◆ **WORK REQUEST**: The exercise asks you to copy every line below in which "gatsby" appears.

[Stored data entries]
/---

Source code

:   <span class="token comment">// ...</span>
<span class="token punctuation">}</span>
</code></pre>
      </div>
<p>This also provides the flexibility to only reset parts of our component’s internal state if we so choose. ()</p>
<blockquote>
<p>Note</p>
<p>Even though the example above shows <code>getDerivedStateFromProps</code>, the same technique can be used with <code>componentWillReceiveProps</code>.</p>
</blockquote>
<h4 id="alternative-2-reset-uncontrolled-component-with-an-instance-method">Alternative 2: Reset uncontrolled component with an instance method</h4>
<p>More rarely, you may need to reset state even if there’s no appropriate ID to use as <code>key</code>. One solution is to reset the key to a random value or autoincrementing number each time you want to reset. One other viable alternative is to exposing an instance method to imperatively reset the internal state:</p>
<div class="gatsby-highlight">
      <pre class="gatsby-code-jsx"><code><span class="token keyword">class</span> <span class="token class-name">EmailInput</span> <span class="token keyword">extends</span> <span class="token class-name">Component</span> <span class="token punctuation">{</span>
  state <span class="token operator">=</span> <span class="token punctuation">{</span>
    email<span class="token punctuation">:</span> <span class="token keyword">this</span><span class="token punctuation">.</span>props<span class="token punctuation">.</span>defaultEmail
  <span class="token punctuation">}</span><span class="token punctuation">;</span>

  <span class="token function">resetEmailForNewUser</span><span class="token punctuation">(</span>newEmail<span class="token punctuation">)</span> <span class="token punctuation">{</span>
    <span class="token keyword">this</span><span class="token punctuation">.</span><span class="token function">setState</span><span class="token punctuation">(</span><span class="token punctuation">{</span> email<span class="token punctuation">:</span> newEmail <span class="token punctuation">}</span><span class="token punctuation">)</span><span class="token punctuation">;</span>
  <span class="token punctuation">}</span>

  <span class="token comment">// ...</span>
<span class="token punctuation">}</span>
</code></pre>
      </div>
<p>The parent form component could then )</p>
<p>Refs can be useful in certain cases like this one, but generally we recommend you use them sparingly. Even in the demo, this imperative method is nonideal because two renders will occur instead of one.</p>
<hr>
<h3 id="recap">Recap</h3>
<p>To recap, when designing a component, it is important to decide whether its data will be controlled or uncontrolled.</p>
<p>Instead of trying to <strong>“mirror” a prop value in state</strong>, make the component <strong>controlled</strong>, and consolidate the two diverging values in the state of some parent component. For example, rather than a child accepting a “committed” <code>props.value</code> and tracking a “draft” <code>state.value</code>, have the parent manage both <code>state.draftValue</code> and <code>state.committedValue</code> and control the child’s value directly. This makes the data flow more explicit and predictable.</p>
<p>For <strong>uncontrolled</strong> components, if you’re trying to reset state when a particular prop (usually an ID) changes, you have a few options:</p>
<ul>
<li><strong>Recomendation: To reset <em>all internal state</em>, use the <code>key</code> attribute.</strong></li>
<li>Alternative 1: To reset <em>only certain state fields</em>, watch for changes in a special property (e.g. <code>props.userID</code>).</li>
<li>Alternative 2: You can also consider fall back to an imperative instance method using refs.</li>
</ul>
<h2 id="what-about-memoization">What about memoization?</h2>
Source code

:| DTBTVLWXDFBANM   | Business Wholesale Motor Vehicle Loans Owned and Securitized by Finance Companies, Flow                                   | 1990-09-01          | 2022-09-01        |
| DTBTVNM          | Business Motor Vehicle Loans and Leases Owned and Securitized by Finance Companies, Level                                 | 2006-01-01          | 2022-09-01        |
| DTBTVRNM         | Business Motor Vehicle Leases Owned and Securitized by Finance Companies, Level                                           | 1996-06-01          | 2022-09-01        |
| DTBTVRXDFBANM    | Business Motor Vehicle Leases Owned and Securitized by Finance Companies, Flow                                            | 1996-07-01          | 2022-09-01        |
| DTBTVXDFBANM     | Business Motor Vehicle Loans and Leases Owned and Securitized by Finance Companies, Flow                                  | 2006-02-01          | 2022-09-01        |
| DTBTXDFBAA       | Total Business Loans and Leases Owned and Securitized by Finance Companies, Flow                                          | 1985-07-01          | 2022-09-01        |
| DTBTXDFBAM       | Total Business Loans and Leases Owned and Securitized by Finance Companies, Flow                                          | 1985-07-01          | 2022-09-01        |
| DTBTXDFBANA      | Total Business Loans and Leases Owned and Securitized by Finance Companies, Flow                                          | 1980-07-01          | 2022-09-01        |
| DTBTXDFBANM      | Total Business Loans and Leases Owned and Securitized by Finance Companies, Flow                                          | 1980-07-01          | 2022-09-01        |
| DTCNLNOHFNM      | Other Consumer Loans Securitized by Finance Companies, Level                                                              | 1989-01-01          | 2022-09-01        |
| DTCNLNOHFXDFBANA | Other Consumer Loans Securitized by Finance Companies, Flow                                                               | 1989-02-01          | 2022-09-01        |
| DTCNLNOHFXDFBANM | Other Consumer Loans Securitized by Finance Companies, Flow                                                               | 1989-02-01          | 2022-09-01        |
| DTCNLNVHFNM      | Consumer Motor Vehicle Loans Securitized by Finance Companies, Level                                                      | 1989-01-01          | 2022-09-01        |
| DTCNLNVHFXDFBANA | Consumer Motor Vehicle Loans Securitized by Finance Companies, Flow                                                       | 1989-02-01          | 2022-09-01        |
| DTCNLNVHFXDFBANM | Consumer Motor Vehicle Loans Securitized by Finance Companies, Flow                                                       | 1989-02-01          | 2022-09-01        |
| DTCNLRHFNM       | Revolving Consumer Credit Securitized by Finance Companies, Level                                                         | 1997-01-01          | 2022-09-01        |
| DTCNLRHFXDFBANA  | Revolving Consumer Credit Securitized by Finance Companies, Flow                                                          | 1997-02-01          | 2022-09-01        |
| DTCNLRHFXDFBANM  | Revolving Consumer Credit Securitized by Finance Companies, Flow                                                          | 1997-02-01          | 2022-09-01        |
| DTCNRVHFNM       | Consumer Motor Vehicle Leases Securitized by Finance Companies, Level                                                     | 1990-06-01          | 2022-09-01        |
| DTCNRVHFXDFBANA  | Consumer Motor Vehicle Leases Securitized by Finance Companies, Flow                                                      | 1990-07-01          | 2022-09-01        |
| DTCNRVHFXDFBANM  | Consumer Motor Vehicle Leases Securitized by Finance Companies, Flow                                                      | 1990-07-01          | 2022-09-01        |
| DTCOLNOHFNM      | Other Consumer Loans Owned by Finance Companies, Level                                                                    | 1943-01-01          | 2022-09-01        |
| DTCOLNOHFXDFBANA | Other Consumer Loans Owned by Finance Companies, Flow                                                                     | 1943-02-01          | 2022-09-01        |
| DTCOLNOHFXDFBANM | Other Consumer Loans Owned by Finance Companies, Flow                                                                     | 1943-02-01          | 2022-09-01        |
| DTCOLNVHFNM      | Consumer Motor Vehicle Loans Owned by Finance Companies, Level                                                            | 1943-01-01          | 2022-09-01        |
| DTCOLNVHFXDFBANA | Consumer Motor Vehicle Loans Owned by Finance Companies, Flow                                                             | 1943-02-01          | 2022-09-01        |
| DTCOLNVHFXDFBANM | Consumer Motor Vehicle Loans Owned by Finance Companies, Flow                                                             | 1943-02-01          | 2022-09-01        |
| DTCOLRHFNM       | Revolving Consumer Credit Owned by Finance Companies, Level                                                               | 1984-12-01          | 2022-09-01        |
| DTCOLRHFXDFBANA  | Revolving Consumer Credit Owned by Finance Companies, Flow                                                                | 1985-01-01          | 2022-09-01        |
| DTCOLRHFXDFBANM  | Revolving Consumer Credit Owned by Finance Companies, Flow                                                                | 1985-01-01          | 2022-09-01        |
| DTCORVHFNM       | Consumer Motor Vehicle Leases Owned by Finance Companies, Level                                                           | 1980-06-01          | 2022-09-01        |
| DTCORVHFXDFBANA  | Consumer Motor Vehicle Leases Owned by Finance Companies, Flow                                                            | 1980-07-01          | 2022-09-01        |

\---

◆ **PROBLEM SOLUTION**:
<div class="gatsby-highlight">
      <pre class="gatsby-code-jsx"><code><span class="token keyword">class</span> <span class="token class-name">EmailInput</span> <span class="token keyword">extends</span> <span class="token class-name">Component</span> <span class="token punctuation">{</span>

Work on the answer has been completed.